Do Think-Tanks Have A Future?

Chatham House Director, Dr Robin Niblett, describes the principal challenges to the relevance and credibility of think-tanks today at a time of growing societal distrust of established institutions offering ‘expert’ views.

Explainer Video Updated 8 July 2021 Published 21 November 2018 80 minute watch

Do Think-Tanks Have A Future?

Drawing on his article in International Affairs, Dr Niblett describes five practical steps that think-tanks can take to renew their sense of purpose at a time when the pillars of the western-led international order are eroding.

How should think-tanks operate in societies flooded with information especially with disinformation campaigns and ‘alternative facts’? What new technologies and strategies should they adopt to engage with society more broadly?
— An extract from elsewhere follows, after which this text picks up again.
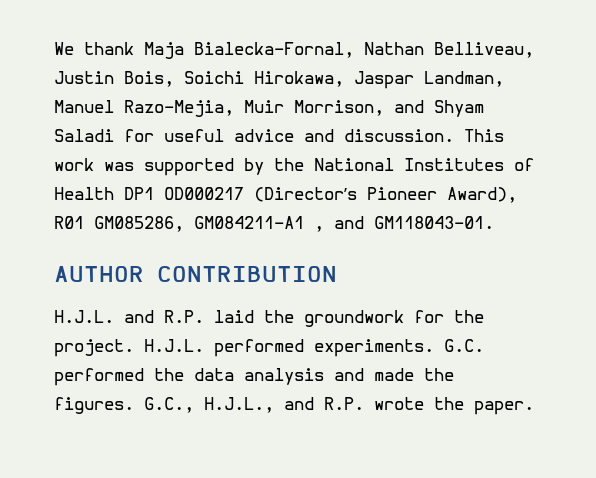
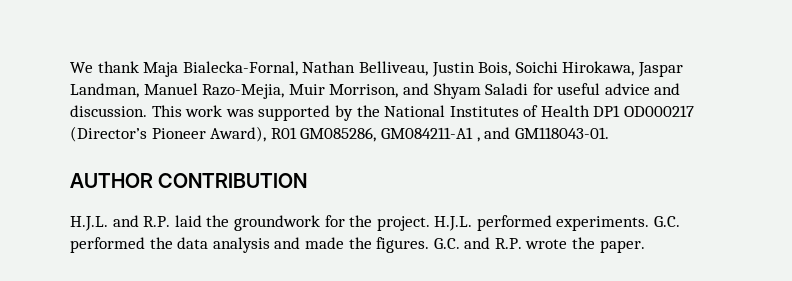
[144,397,274,413] G.C., H.J.L., -> [433,238,460,249] G.C.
And should think-tanks be satisfied with remaining sources of independent debate and analysis or is it time for them to adopt a more proactive stance where they are explicit about the principles they believe underpin peace and prosperity?
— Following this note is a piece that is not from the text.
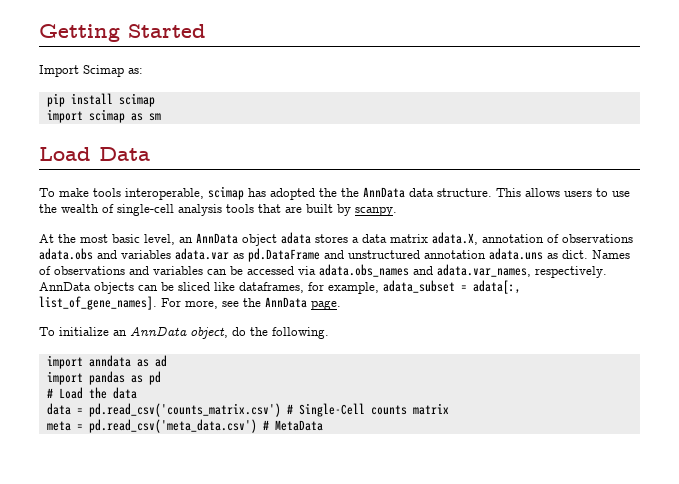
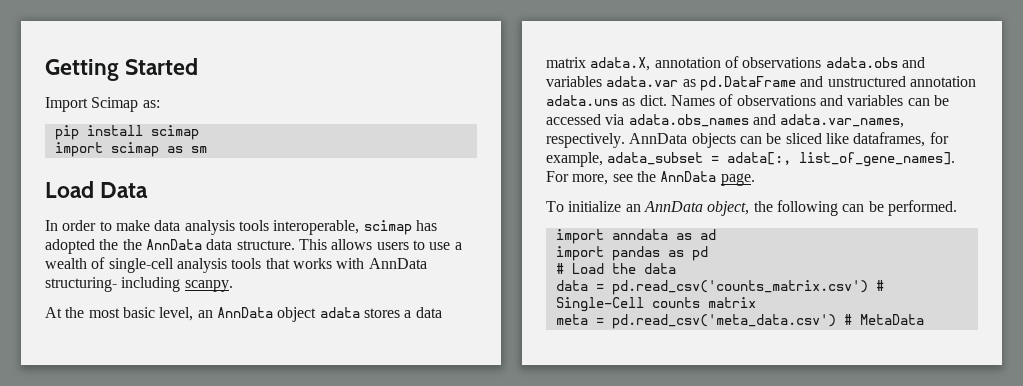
[39,188,89,197] To make -> [45,220,235,235] In order to make data analysis
[39,204,57,213] the -> [454,242,462,250] a
[285,204,351,216] are built by -> [292,258,427,269] [45,277,181,292] works with AnnData structuring- including
[232,327,329,339] do the following. -> [753,200,957,216] the following can be performed.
About the Martin Wight Lecture

Martin Wight was a seminal figure in the development of international relations theory in Britain and an influential historian of the political civilisation of Europe. Soon after his death in 1972, a number of his friends and associates decided to commemorate his name by establishing an endowment for an annual lecture, to be given in successive years at The University of Sussex, LSE and Chatham House - the three institutions with which Wight was most closely connected during the last quarter of a century of his working life.